Asimov’s 4th law: A robot will not tweet.
Well, that might be a bit extreme. At least if they do they should put in a bit more effort.
Perhaps I need to explain my problem here. The complaint I have concerns automatic tweets – popular with bloggers and online publshers in general. Extremely unpersonal, often unhelpful clipits drawing the audiences attention to a new article or blog entry. Here’s an example:
[news] Pepsi drinkers join the dots: Anyone buying a Pepsi Max soft drink over the next few w.. http://tinyurl.com/5qu3w3
Ok, so it’s pretty obvious what’s wrong with this tweet. The article the Guardian Media is trying to promote is about a campaign by Pepsi which uses QR codes on the side of their cans – not that you’d have known from the tweet.
The problem is they’ve used a witty headline not a descriptive one. In itself that is fine. Like many online publishers, however, the Guardian have opted against manually tweeting and have integrated (presumably) their CMS with Twitter. More specifically, the tweet is a concatination of the articles title and the begining of the text. It just so happens that neither of those blocks of text mension QR codes.
There is a lot to be said for automation, though. It’s not just that this system saves the author of the article or blog time. It also ensures consistency – all articles get posted. And, to be fair, most of the time these posts are okay…
…not always though. Personally, I’ve stopped following the Guardian Media on twitter (and Scientific American) because these badly formed tweets annoy me way too much. Take the article above, for example. A human author might tweet something like this:
Pepsi launch campaign using QR codes on cans. Drinkers get access to secret content through phone browser.
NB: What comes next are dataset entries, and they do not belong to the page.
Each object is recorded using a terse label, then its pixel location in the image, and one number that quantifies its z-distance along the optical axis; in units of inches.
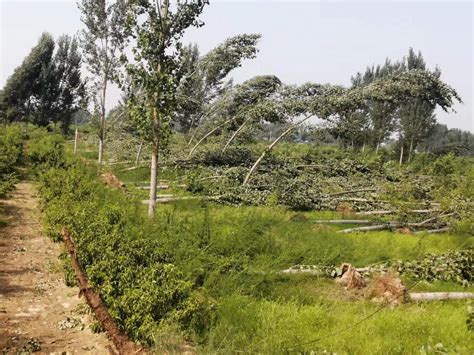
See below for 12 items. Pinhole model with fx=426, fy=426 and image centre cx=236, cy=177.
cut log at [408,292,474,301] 302.8
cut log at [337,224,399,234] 468.4
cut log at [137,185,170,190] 647.8
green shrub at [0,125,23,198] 498.9
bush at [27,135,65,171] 683.0
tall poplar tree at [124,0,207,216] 408.2
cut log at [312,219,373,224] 502.2
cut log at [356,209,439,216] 564.6
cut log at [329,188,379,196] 638.0
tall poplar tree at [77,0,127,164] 850.8
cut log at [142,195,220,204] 539.8
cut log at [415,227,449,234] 509.4
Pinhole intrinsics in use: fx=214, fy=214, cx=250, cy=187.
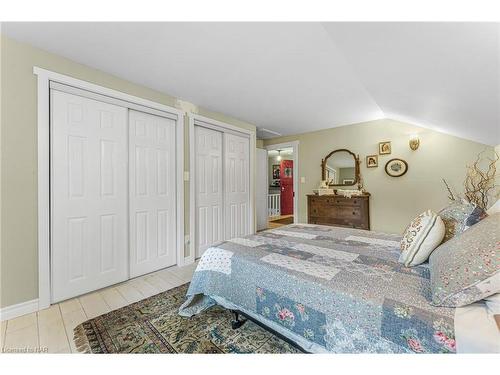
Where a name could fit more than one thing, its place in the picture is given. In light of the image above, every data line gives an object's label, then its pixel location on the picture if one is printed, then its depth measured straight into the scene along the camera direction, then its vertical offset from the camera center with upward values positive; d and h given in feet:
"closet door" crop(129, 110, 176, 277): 8.04 -0.11
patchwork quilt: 2.77 -1.69
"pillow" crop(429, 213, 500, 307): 2.55 -1.06
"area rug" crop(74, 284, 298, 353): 4.46 -3.31
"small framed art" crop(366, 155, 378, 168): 12.00 +1.54
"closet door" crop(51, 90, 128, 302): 6.32 -0.14
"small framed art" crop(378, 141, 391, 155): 11.52 +2.20
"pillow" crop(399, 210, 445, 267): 4.03 -1.00
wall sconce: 10.71 +2.32
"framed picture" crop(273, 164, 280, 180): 25.59 +2.13
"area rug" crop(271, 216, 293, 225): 19.52 -3.02
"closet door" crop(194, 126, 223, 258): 10.37 +0.06
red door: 24.17 +0.19
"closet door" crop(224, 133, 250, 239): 11.81 +0.28
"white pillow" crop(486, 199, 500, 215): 4.47 -0.47
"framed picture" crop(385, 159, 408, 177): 11.15 +1.09
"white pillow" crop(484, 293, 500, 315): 2.52 -1.40
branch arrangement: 8.52 +0.29
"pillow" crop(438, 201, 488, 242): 4.18 -0.61
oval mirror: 12.77 +1.24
That sums up the article much better, with 33 characters spare for the URL. I’d be far more likely to read the article having read that tweet, as I think QR codes are interesting (I’m a bit of a geek) and appreciate imaginative marketing.
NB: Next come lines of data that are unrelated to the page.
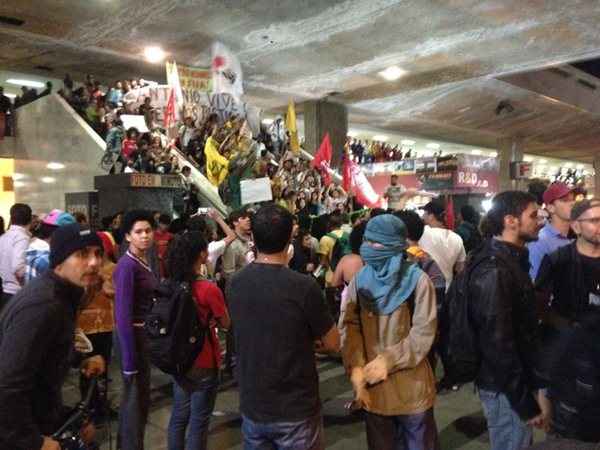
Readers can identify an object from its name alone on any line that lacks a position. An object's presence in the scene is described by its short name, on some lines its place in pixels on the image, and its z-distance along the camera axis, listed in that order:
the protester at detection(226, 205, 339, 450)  2.55
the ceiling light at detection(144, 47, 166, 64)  12.80
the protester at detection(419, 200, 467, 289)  5.61
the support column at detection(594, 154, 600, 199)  28.09
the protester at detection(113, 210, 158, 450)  3.74
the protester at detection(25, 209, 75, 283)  5.11
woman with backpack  3.51
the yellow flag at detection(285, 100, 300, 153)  14.35
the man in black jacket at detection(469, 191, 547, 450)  2.76
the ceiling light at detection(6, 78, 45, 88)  15.98
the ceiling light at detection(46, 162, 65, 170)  12.34
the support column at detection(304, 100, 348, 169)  17.16
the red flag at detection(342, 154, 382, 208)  13.83
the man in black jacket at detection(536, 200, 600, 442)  1.39
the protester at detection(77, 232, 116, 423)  4.80
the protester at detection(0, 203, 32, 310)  5.32
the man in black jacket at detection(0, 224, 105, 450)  2.00
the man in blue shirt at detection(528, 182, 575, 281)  4.52
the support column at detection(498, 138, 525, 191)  23.19
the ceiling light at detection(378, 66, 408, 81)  14.47
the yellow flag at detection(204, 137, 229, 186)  11.22
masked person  2.86
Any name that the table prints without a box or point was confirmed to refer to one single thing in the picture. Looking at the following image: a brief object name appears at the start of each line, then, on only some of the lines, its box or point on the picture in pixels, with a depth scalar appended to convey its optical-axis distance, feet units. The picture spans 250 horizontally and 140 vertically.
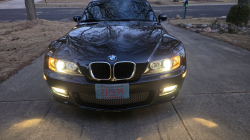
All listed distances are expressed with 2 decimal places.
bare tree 33.37
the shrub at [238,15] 31.42
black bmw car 6.68
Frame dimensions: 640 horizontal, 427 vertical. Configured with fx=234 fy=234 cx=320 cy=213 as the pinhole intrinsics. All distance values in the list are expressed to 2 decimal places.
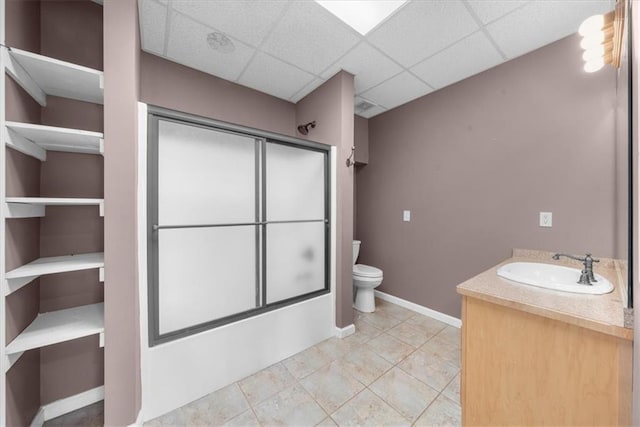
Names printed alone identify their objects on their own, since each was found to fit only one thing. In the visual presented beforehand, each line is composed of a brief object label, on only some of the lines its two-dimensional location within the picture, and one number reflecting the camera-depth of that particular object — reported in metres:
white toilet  2.66
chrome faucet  1.22
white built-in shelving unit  0.96
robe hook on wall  2.26
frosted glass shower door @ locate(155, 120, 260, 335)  1.43
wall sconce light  1.11
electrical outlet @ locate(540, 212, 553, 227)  1.85
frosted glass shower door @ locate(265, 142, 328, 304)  1.89
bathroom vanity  0.85
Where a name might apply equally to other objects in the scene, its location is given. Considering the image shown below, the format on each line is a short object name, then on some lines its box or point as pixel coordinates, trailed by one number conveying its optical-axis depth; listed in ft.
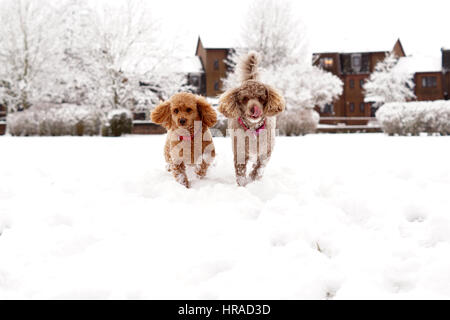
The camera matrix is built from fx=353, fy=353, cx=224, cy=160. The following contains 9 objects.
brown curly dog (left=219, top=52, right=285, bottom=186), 13.12
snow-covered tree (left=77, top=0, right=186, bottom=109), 65.16
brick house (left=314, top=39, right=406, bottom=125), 116.37
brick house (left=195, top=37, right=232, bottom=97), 109.70
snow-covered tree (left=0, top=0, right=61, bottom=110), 65.05
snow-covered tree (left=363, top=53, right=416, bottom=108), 107.14
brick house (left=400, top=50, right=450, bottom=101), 111.86
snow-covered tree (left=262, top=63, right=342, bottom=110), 70.49
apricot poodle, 13.05
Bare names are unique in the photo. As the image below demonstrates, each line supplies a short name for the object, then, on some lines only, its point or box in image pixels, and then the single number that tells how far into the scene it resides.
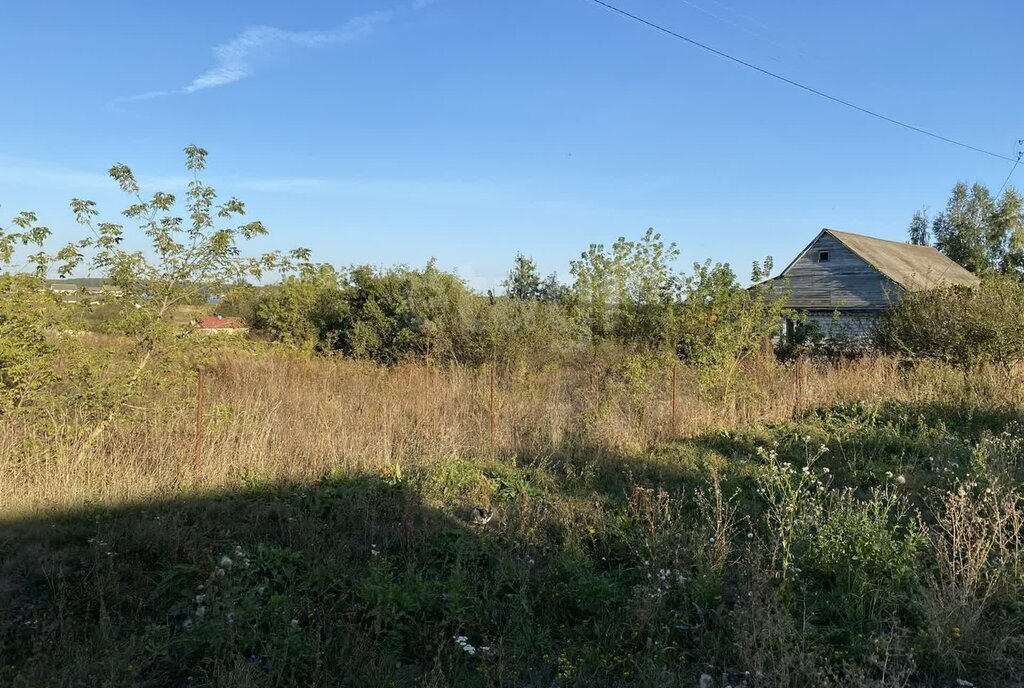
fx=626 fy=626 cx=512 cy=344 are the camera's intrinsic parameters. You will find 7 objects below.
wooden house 25.94
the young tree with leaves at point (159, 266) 6.46
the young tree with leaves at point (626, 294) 13.17
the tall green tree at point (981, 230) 38.08
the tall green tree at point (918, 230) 57.12
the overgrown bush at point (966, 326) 12.79
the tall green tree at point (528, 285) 18.31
So what’s the answer? Is there a way to achieve the normalization and efficiency of an automated system while being a good Twitterer? Well yes, I think there is.
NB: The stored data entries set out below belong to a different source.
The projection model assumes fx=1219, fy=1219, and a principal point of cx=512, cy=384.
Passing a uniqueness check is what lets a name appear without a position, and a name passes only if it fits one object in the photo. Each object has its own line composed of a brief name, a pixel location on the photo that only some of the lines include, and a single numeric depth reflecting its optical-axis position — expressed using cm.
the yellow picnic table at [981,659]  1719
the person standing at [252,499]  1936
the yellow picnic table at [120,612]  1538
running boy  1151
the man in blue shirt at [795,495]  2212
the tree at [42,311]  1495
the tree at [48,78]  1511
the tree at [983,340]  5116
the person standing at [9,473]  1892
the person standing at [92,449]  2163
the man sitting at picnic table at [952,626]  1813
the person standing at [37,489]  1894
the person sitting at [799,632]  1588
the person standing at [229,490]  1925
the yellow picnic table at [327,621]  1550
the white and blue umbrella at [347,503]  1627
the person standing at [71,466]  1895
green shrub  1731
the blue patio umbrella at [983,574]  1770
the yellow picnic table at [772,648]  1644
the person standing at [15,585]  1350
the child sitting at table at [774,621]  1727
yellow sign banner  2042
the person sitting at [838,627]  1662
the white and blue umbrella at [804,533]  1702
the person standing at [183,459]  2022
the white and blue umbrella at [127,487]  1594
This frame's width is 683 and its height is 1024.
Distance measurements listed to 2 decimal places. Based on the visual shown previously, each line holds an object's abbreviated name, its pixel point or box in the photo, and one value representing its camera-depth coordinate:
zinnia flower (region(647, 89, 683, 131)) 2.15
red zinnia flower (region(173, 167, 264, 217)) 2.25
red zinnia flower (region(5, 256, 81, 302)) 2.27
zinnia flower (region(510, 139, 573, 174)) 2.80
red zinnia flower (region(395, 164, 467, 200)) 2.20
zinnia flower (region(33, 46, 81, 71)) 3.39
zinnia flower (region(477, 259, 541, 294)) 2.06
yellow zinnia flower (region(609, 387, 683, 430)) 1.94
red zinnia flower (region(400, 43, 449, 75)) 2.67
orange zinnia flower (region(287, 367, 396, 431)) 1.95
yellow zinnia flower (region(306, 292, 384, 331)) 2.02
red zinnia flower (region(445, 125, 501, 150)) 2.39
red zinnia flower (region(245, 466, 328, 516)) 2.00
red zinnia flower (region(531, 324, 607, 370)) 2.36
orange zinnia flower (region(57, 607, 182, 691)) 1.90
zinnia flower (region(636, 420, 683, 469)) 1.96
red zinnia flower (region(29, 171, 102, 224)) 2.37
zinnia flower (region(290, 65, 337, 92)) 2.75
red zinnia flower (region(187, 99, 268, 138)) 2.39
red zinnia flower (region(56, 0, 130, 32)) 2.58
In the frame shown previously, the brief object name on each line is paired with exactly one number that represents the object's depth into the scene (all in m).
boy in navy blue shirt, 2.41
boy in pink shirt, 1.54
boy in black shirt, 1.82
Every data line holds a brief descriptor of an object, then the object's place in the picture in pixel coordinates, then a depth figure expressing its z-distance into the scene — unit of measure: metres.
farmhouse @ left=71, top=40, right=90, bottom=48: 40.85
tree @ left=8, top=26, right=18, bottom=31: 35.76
I’ve been playing with the workflow engine in Nstein’s WCM and have written a nifty little Twitter-bot. It’s secret is it’s ability to understand content. Nstein also produce a text mining engine (TME) which is ingrained into the WCM right down to the core. This means that semantic data about an article is always easily accessible. I’ve used this automatically extracted meta data in two ways for my bot.
Firstly, I’ve made use of the TME’s concept and entity extraction features to create hash-tags. For those who don’t know, a hash-tag is a peice of meta-data associated to a tweet. They are prefixed with a hash (#) character and generally are alpha numeric. A lot of automated tweets now use hash-tags with vary degrees of success. @northamptonrfc (the rugby team I support), for example, tags all tweets with “#rugby”. Well I never. The correct use of hash-tags (IMHO) is to:
- Add relevant meta data to a tweet which adds meaning.
- Create a trend to follow (essencially a thread accross all Twitter users).
In order to meet those criteria the tag needs to be meaningful. It stands to reason. In the Pepsi example above two tags spring to mind: “#pepsi” and “#qrcode”. Including 2 spaces that makes an extra 15 characters which can (relatively) easily be fitted in before the TinyURL. Nstein’s TME would, undoubtedly, have picked these concepts out.
“QR Code” is what the TME refers to as a complex concept, that is, a phrase. “Pepsi” is an entity, specifically an organisation name. A simple regex can transform these strings into hash-tags. Using this technique the bot imediately adds a great deal of meaning to the tweet.
The second way in which I’ve leveraged the meta data extracted by the TME is using NSummarizer. This cartridge takes a document, splits it into sentence components, rates each component on its relevance to the article and returns the best scoring one(s) as a brief summary of the document. This is a really useful tool for getting around the issue of having a first sentence which is not (particularly) descriptive of the article as a whole.
So, does it work? Well I’ve used this blog as a test, here’s the resultant tweet:
I’ve made use of the TME’s concept and entity extraction features to create hash-tags. #tweet #nsteinswcm http://tinyurl.com/d3ozzn
Personally, I count that as a success.